Plasma from the AB blood group is high in demand as it can be transfused to any person regardless of the blood group. One can donate plasma every 28 days.
- Red blood cell donation
Red blood cells play a crucial role in carrying oxygen to every part of the body and hence are highly vital. Patients who lose a major chunk of their blood through excessive trauma, major surgery, or acute anemia may require blood donation from red blood cells.
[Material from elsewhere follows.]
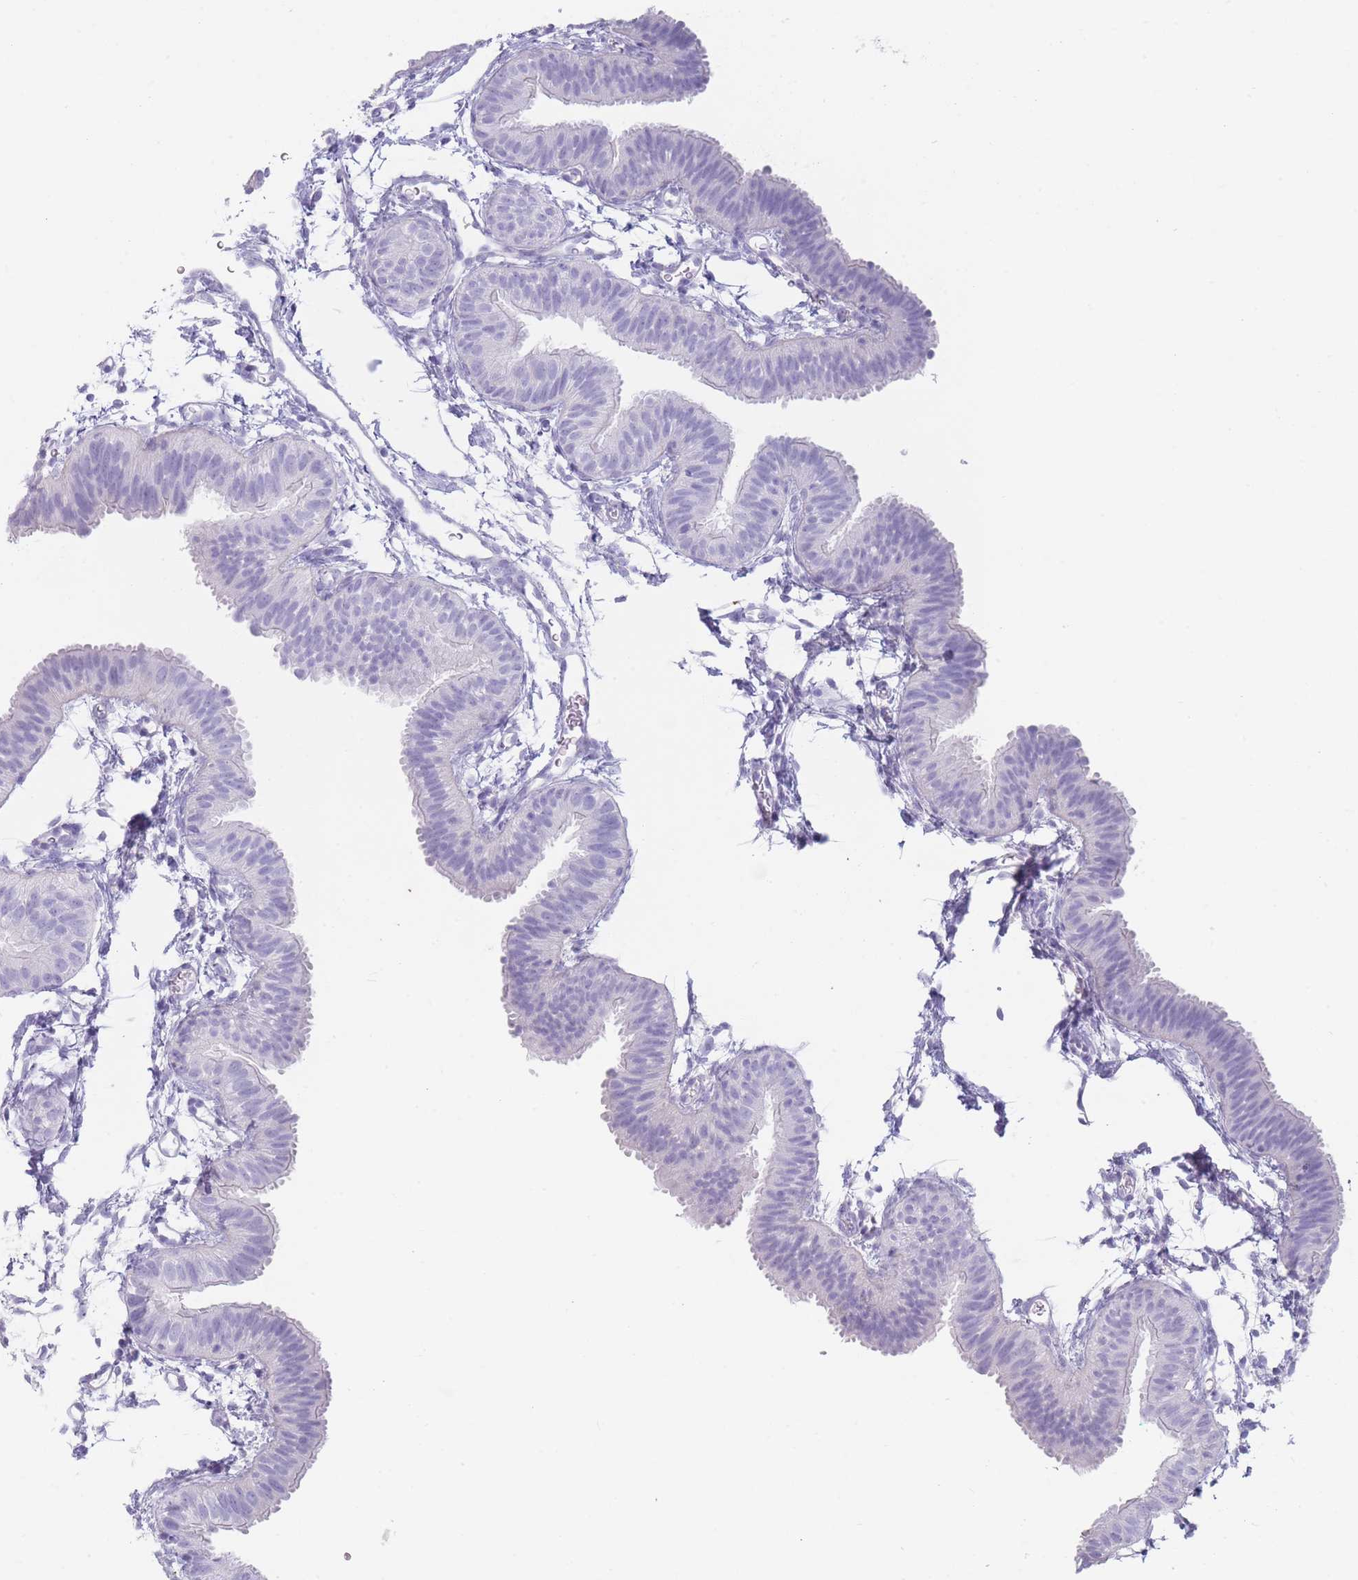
{"staining": {"intensity": "negative", "quantity": "none", "location": "none"}, "tissue": "fallopian tube", "cell_type": "Glandular cells", "image_type": "normal", "snomed": [{"axis": "morphology", "description": "Normal tissue, NOS"}, {"axis": "topography", "description": "Fallopian tube"}], "caption": "This is an immunohistochemistry (IHC) image of benign human fallopian tube. There is no expression in glandular cells.", "gene": "GPR12", "patient": {"sex": "female", "age": 35}}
Here too, red blood cells are extracted from the blood through the apheresis machine while the rest is returned to the donor. Your body will require significant time to replace red blood cells. Hence, doctors advise you to maintain a gap of 168 days before your next blood donation.
If you think of opting for any of the above blood donation types, meet a doctor for expert advice.
Are There Any Benefits of Blood Donation?
The most significant benefit of donating blood is that you get to save lives. People stuck in disasters, calamities, and fatal diseases can live longer with blood transfusion. For many, it can help to prevent deaths from fatal accidents and trauma.
While you will be helping people, there are also multiple benefits to your own body. Blood donation is healthy for the donor. Regular blood donation offers the following benefits.
- Better emotional wellbeing
Blood donation helps you think positively about life. It is an act that can save a stranger’s life, making you feel worthwhile.
- Improvement in cholesterol levels
Though the reason for the same is yet to be unearthed, donating blood does make way for good cholesterol.
- Lower the iron levels
For some people, high iron levels can be a cause of worry. Donating blood can reverse the condition by removing red blood cells, consequently lowering the iron levels.
Does Blood Donation Have Any Complications?
After blood donation, your body have slight side effects. These are temporary and will disappear if you follow these tips:
- Drink lots of healthy beverages within 24 to 48 hours of blood donation
- Take ample rest
- Do not indulge in physical activity for a day or two
- Have healthy food to combat fatigue
- Use an icepack on the bruise of the needle
Blood donation is a much-needed service to society. In India, we already have a shortage of blood, and many people in the country need it. Through regular blood donation, we can lend a hand to save lives and do our bit.
Frequently Asked Questions (FAQs)
How much time will the body take to replenish the lost blood after blood donation?
The body replaces plasma within 24 hours and red blood cells within six weeks. Similarly, whole blood may take around eight weeks to replenish.
How much time does blood donation take?
The time depends on the type of blood donation. If you are doing a whole blood donation, around 45 to 60 minutes will be sufficient. For plasma or platelets, about 1 to 2 hours may suffice, while red blood cell donation will not take more than 30 minutes.
What if I have tattoos or piercings?
If you recently had a tattoo or piercing, it is advisable to talk to the medical practitioner before venturing for a blood donation.